Y siguen los juicios por corrupción. Pasan los años, las generaciones, las épocas y la conclusión es demoledora. Un rápido vistazo a la agenda política y judicial, una lectura de los periódicos y una escucha proactiva de los medios de comunicación aderezado con una pizca de pensamiento crítico confirma mi teoría. La sociedad continúa siendo muy elemental, primaria, aunque se disfraza de compleja cuando lo que es intrincado es el entramado de intereses, procedimientos y burocracias que ocultan algunas inclinaciones deshonestas y sirven de palanca a actividades espurias. Será la erótica del poder.
Leyendo la historia, desde Roma hasta nuestros días, entiendo que la esencia corrompible no ha cambiado y los lobos se siguen disfrazando de ovejas. El ser humano como aristotélico “animal político” se sigue guiando por sus cuatro instintos más básicos; el sexo, el estómago, el poder y el “Te Deum” los dos últimos como símbolos de potestad, una terrenal y otra espiritual. Y después, una vez conseguido, como decía el cardenal Mazarino en su “Breviario para políticos”: simula, disimula y no te fíes de nadie.
Un ejemplo del instinto lujurioso son las señoritas de Ábalos o tito Berni, esas que presuntamente ejercían el oficio más antiguo del mundo, aunque a decir de Jardiel Poncela, el oficio más antiguo es la caza y la recolección ya que con el estómago vacío no se puede pensar en la lujuria. Touché, don Enrique, touché. Y sobre lo de llenar el estómago, ¿qué decir? Estamos en España y aquí no hay ni una sola celebración, evento o negocio que no esté acompañado de plato, vino y mantel. Recuerdo a un constructor manchego que me decía con ironía: “¡Hay que ver cuantas cigalas tengo que comer para llevar un plato de lentejas a casa!”. Pues eso. Hace unos meses el restaurante La Chalana salió en los telediarios y no por su cocina precisamente. Mientras, en el caso Mediador, se habla de comidas cercanas a los 12.000 € regadas con Dom Pérignon. ¡Puf! ¿Cómo era aquello de la miel y la boca del asno? La gula económica también existe. Lo dejo a la sensatez del lector.
Lo último, el poder. De antiguo y con origen bíblico, se aseguraba que el poder terrenal procedía de Dios. Hoy ese poder, no nos engañemos, reside en los partidos políticos y en sus manejos chalanescos, aunque nos han hecho creer que el poder —igual que la soberanía nacional— reside en el pueblo y en esas urnas democráticas que se enconden detrás de las cortinas cuando interesa y la ocasión lo merece. ¡Viva la democracia! Si esa soberanía fuera verdad entonces en los partidos no habría miedo a las listas abiertas. Pero no, usted vóteme que yo ya mercadeo con su voto. Y en caso de corruptelas, me lavo las manos expulsando al quinqui de mi organización. La responsabilidad de los partidos debiera de ser severamente indemnizatoria y no únicamente política.

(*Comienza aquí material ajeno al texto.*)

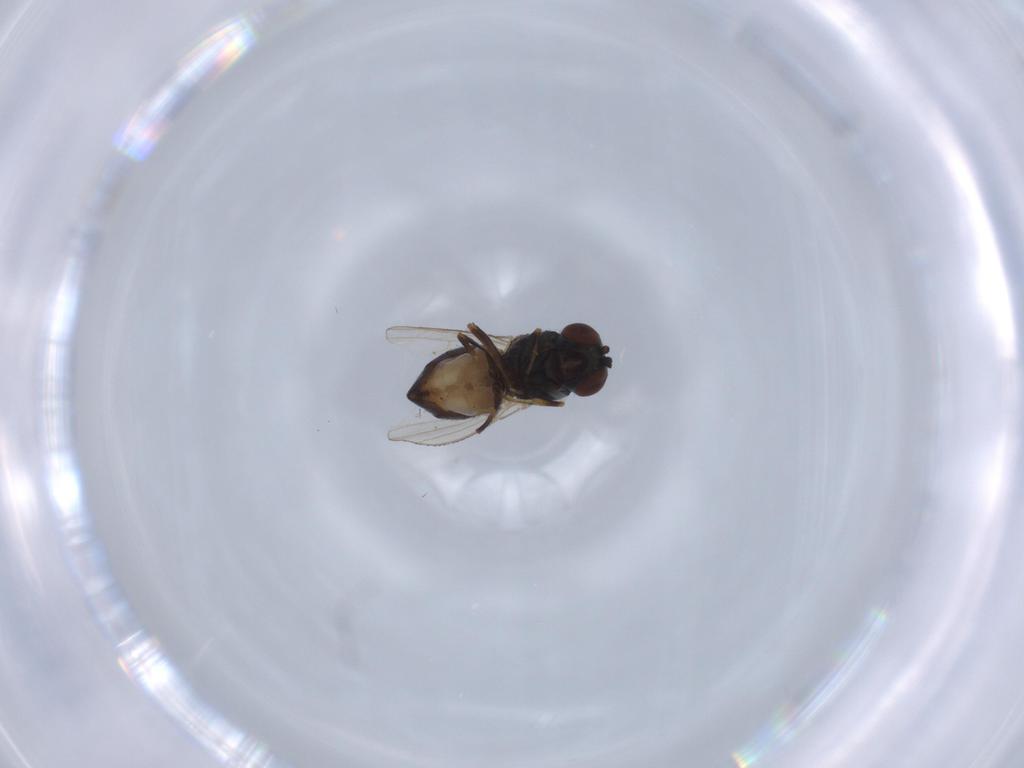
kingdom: Animalia
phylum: Arthropoda
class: Insecta
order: Diptera
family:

En resumen, por mucho que nos embelesen con medias verdades, hoy la política vive del apego a una idea militante que se manosea y retuerce para justificar el voto ciego e ignorante, ese que vota contra algo y no a favor de nada; la actual política necesita una papeleta exculpatoria que sirva de coartada frente a los desmanes que generan los instintos más básicos y primarios del infiltrado “homo politicus” (poco que ver con el libro de McEvoy) caracterizado por deseos humanos insaciables que acaban en la autopsia del sistema y de la idea.
Qué tiempos aquellos en que Cristina y los Stops cantaban que hay tres cosas importantes en la vida: salud, dinero y amor. Tres palabras que, por cierto, en Hispanoamérica, son un exorcismo ante los estornudos. La política también se constipa por excesos de partido así que el que honradamente tenga esas tres cosas, que siga con la canción y que le dé gracias a Dios.